▸ MATERIAL FOR THIS TASK:
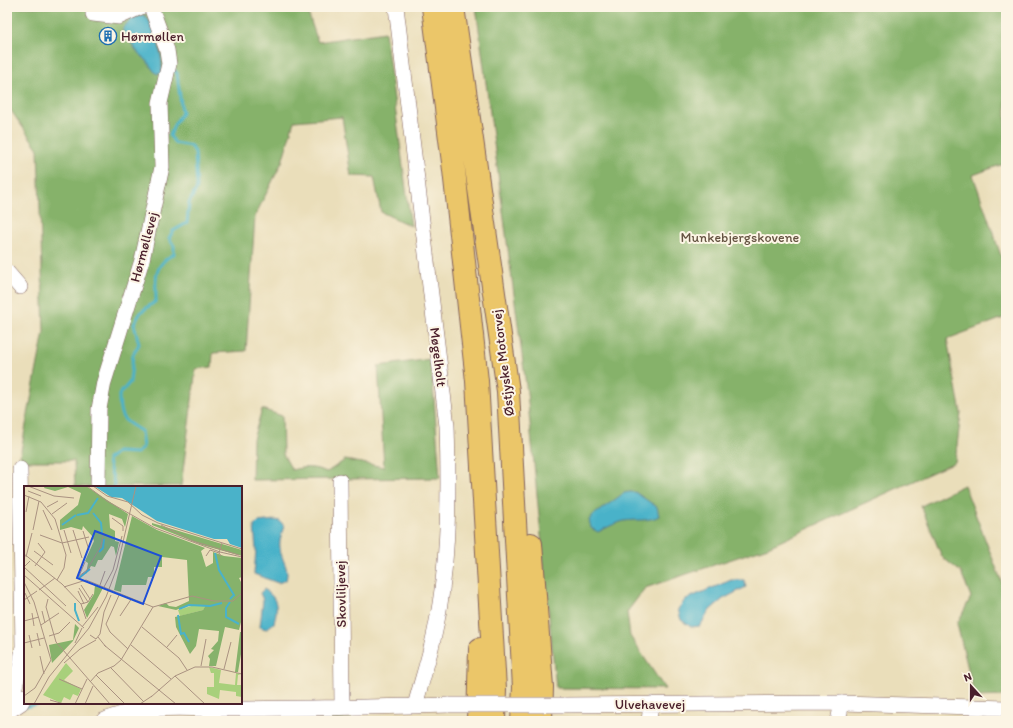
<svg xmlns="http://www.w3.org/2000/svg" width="1013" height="728" font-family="Itim,sans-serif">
	<rect width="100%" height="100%" fill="#fcf5e5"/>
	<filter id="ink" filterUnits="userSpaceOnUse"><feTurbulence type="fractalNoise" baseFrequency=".025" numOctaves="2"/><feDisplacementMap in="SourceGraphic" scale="8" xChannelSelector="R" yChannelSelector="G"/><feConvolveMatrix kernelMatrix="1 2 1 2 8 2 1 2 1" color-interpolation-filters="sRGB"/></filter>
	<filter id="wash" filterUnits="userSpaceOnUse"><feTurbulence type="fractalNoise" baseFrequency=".012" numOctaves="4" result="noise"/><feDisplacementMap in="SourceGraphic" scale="16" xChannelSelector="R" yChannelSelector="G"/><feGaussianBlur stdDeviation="0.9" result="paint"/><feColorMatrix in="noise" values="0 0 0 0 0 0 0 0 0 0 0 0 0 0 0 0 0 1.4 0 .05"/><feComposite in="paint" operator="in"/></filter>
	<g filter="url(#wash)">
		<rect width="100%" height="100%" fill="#eadeba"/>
		<!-- forest -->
		<path fill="#86b26b" stroke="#68684b" d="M7,7H306L318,42L385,32L411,226L381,212L374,177L351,176L342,117L294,121L282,162L255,216L246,351L213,353L212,367L196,369L181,486L75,487L74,461H19L44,332L38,149L7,105Z
			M476,7H1006V163L973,175L1006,270V317L947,339L961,413L955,462L768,547L645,588L627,612L630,636L665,689L556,688L527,393Z
			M431,359L440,478L252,480L253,439L262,409L282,416L283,454L292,470C305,466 314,467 327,472L345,460L384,467L378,366Z
			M964,485L1006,593V696L975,697L957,624L971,597L961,572L942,557L921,506Z
			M397,718L396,721H275V719Z"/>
		<!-- water -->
		<path fill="#4ab2c9" stroke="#4a687a" d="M144,15C156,25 163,57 162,73L157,74C152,70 151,66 147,61C144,57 138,54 136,50C131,43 126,36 122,29L132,18Z
			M629,492H635L657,507L659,516C648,522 636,519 624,521C615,523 606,528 598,532L591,528L589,520L592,516L624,493Z
			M275,520L280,521L284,526C282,533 279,540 280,548C281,560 290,568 286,580L278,583L254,574L256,550L254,526L258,522Z
			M731,580H744L746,587L723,599L710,610L700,626L691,627L681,620L678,609L686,599Z
			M264,589C278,599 278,606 274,623L266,629L260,627L263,600L260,593Z"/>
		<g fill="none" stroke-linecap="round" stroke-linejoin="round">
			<!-- stream -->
			<path stroke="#4ab2c9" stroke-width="3" d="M114,487C115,477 108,469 108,459L117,452L137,453L143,447L141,431C122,420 119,418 119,395L130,382L133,355L139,344L134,324L141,312L156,301C156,280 152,265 174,254V246L169,238L173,231L187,223L189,203L197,188L195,152L191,146L175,143L170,136L174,125L182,113L177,73L173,69
				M25,707L42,703"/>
		</g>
	</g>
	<g filter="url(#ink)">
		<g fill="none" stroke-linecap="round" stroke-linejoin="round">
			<defs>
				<path id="minor" d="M396,7L447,426C449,490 449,563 436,626C431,653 422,679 415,706
					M93,14L119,17L141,7
					M7,272L20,287
					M340,481L342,706
					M98,487L99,409L104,382L142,260L162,167L160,103L169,64L167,50L151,7
					M563,705L842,703L1006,708
					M9,711L21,703L25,696
					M7,720L20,666L23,646L20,469
					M103,721C141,702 197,710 238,709C309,708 379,707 449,705
					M649,721L651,704
					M838,721L842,703"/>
				<path id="highway" d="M433,7L454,170L477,381L495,689L494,721
					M453,7L508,391L524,688L522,721
					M531,544L542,687L541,721
					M478,721L480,649"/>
			</defs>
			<!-- minor casing -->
			<use href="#minor" stroke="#82625d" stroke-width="16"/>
			<!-- highway casing -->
			<use href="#highway" stroke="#82625d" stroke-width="24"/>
			<!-- minor -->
			<use href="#minor" stroke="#fff" stroke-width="15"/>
			<!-- highway -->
			<use href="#highway" stroke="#ebc669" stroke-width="22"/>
			<defs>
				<path id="minor-bridge" d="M449,705H563"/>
			</defs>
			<!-- minor-bridge casing -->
			<use href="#minor-bridge" stroke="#82625d" stroke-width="16" stroke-linecap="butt"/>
			<!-- minor-bridge -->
			<use href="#minor-bridge" stroke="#fff" stroke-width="15"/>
		</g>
	</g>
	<!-- icons -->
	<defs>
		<symbol id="building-ring" viewBox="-11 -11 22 22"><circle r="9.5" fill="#fcf5e5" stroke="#1f6fb2" stroke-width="1.5"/><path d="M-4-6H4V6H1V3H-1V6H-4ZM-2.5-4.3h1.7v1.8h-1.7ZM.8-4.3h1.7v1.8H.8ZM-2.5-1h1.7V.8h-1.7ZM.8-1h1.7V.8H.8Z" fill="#1f6fb2"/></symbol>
	</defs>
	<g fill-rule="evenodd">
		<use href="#building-ring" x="98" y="26" width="20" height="20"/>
	</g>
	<g text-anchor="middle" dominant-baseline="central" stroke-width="4" stroke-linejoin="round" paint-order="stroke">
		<!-- poi labels -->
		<g font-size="14" fill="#4a1f2b" stroke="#fcf5e5" text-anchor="start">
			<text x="121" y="36">Hørmøllen</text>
		</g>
		<!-- park labels -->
		<g font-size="14" fill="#665443" stroke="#fcf5e5">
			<text x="740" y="237">Munkebjergskovene</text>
		</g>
		<!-- street labels -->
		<g font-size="14" fill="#4a1f2b" stroke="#fcf5e5">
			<text transform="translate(144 247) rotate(-75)">Hørmøllevej</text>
			<text transform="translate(438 357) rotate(83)">Møgelholt</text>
			<text transform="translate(503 363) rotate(-97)">Østjyske Motorvej</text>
			<text transform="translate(341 594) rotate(-91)">Skovliljevej</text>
			<text x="650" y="704">Ulvehavevej</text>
		</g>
	</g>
	<!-- overview -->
	<g transform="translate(24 486)">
		<rect width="218" height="218" fill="#eadeba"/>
		<path d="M174,118L182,120L179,124L156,130L154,124ZM42,177L49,185L40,194L57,203L54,210L49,208L46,214L40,211L37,217L19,209ZM185,181L197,184L195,197L211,199L212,187L205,185L217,188L214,189L213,199H218V211L212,210V206L196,204L195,213L183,208V201H190V187H187Z" fill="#a8d07b"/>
		<path d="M21,0H62L104,28L101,41L98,33L85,28L86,42L91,45V55L95,56L92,70L90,61L87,60L78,74H74L71,81L67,80L62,88L64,77L61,75L70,55L68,50L59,40L58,44L47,41L36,44V34L54,19L57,7L44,1L31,5L20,2ZM108,30L133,44L181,62L177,65L182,81L189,77V66L200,70L218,72V91L215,92L218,98V132L215,144L201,141L192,180H185L186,173L184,170L190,164L187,163L194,155L195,145L175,143L172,160L166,168L152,141L151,131L179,124L182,119H165L152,124L134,120L142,117L145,120L152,121L165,115L163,74L138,71V81H130V91H124L122,99H98L97,106L90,104ZM128,37L218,64V70L178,59L128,39ZM71,99L79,102L63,132L60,124L70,108ZM51,138L55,142L49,155L28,177L25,159L49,154ZM216,146H218V162L214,186H211Z" fill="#86b26b"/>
		<path d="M70,0H218V62L206,58L203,53H190L133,35L98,12L87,11Z" fill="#4ab2c9"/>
		<path fill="none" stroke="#4ab2c9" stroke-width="2" d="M69,27L77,37L78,48M53,29L64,27L74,12M38,39L52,29M75,66L79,62L80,53M191,67L195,84L210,109L206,113M55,92L66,83M206,116L202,122V131L215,138M51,117V124L55,135M155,123L165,119L186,120L198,117M154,129L157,148L160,147L165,156"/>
		<path fill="none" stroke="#aa9281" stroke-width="1" d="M4,0L30,10L50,12M63,0L83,15L131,42L196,66L218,71M69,0L83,10L104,16L118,29L134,37L218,63M4,5L17,10M0,9L17,16L31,33L42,69L40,82L33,94M23,21L34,15M19,24L28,44M2,26L5,10M28,28L43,17M88,32L99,40V45M137,39L169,55L215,69M9,44L15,15M40,44L47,67M49,44L58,72M59,45L65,64M16,49L38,57L65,51M10,65L29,79M0,68L38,98L57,118L62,133M182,70L186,64L195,67M197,70L195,67L198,57M2,71L8,47M6,75L0,81L42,120M11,80L21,66L14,57M0,89L60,142M55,90L61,76M54,91L63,84L77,60L80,46M0,96L10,116L27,174L11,202L0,210M57,99L66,113M76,99L81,85M40,101L62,94L129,121M80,101L89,84L98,50M55,102L64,116M15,104L31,92M54,105L60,118M1,107L6,118M96,107L82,138L86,146L104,163M24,113L22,121L32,156L86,218M0,114L13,105M57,118L64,116L69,108M129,121L168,110L190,115H209L218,107M18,125L21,137M8,127L10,140M96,130L108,112M0,135L15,131M17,139L35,127M58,141L74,121M118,141L155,172L163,184M13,147L16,160M5,149L8,162M66,149L72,153L76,148L80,126L87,109M25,150L35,147L46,136M74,151L82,161M0,157L20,152M51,157L58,142M80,159L152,218M107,159L147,193M143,161L153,149M16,170L20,188M40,177L56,163L72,154M177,180L182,153M87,182L120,216M200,183L207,156M72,189L101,218M151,190L181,218M35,193L58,203M66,196L74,187L90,180L97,174L129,121M127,211L151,190L171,181H188L218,188M26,214L40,218M10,218L25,191L65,142L82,111L93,82L112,0M51,218L63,193M61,218L69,200M116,218L128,210"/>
		<path fill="#1d4ed8" fill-opacity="0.15" stroke="#1d4ed8" stroke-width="2" d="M71,45L137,70L119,118L53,92Z"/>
		<rect width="218" height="218" fill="none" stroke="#4a1f2b" stroke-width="2"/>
	</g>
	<!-- margin -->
	<rect width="1013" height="728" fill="none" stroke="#fcf5e5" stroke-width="24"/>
	<!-- north arrow -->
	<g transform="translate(971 686) rotate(339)" stroke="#fcf5e5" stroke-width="3" paint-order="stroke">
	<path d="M0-3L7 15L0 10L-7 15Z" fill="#4a1f2b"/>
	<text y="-6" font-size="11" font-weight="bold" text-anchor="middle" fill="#4a1f2b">N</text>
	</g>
</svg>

▸ EXERCISE PROMPT: The answer should consist of every line from the listing above that includes the word "middle".

▸ FINISHED TASK:
	<g text-anchor="middle" dominant-baseline="central" stroke-width="4" stroke-linejoin="round" paint-order="stroke">
	<text y="-6" font-size="11" font-weight="bold" text-anchor="middle" fill="#4a1f2b">N</text>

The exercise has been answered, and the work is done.